I especially enjoyed his efforts at providing neophyte intrusion analysts with political advice. His insight that host-based IDS is technically superior to network-based, but politically impractical is a gem of organizational wisdom. This is a great book. It provides good detail on crucial ID topics.
The examples in the book are clear and easy to follow. The book also does a good job of describing IP fragmentation.
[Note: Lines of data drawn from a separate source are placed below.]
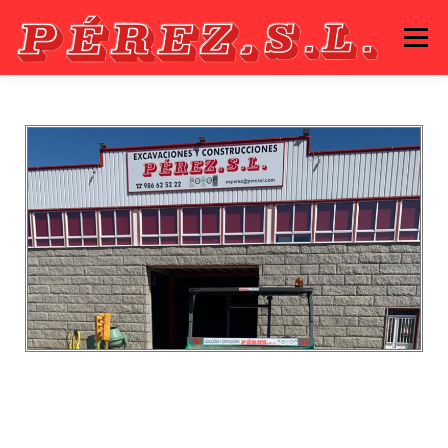
Menú
INICIO
QUIENES SOMOS
CERTIFICADOS
OBRAS
CONTACTO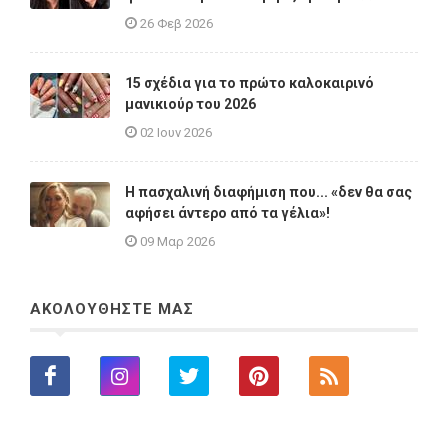
26 Φεβ 2026
15 σχέδια για το πρώτο καλοκαιρινό
μανικιούρ του 2026
02 Ιουν 2026
Η πασχαλινή διαφήμιση που... «δεν θα σας
αφήσει άντερο από τα γέλια»!
09 Μαρ 2026
ΑΚΟΛΟΥΘΗΣΤΕ ΜΑΣ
I would also recommend that someone get Bejtlich's The Tao of Network Security Monitoring. Read Network Intrusion Detection first then read The Tao. You will be an expert in the area of intrusion detection and network security monitoring. The only down side to this book is that not enough attention is paid to exploring the gory details of networking like Ethernet frames, IP/TCP/UDP/etc. This is an important topic for security people to understand.
This is a great book for both someone new to intrusion detection and people who already have familiarity with the field. A great, easily approachable chapter on internet basics, followed by very clear descriptions and examples. Combines specific examples with discussion of the broader context, themes, and issues around intrusion detection. And there's also a fair bit of humor and 'in the trenches' feel, making the book a lor more fun to read than I thought it would be. For my purposes, I found this book the 'mother lode' giving me the information and perspective I needed.
I read the book from cover to cover and found the book very useful and interesting. The author uses a lot of tongue-in-cheek humor and makes the subject very interesting with interesting examples and anecdotes. He also includes a lot of actual log files in his examples which really makes the book practical and easy to understand. The book also talks about intelligence gathering techniques employed by hackers, the hacker community, and selling management on the idea of intrusion detection. As a network security professional I find myself grappling with the issue of convincing management to fund network security and will use the ideas of this author who clearly has a lot of experience in getting funding from management. I was able to immediately apply some of the ideas and principles in the book to my benefit.
El Croquis Mvrdv Pdf To Excel. This is the first of three chapters that discusses writing filters or signatures to detect anomalous behavior. The authors have chosen to discuss these particular filters and signatures for a couple of reasons. The first is because these signatures are available with freeware and available to the masses—even the impoverished. The second reason is that there are so many IDS packages today, it is almost impossible to cover them and yet not be accused of bias or favoritism because of omissions. As a fair compromise, we have chosen this chapter to discuss TCPdump and the following two chapters to discuss Snort signatures. With Safari, you learn the way you learn best.
Get unlimited access to videos, live online training, learning paths, books, interactive tutorials, and more.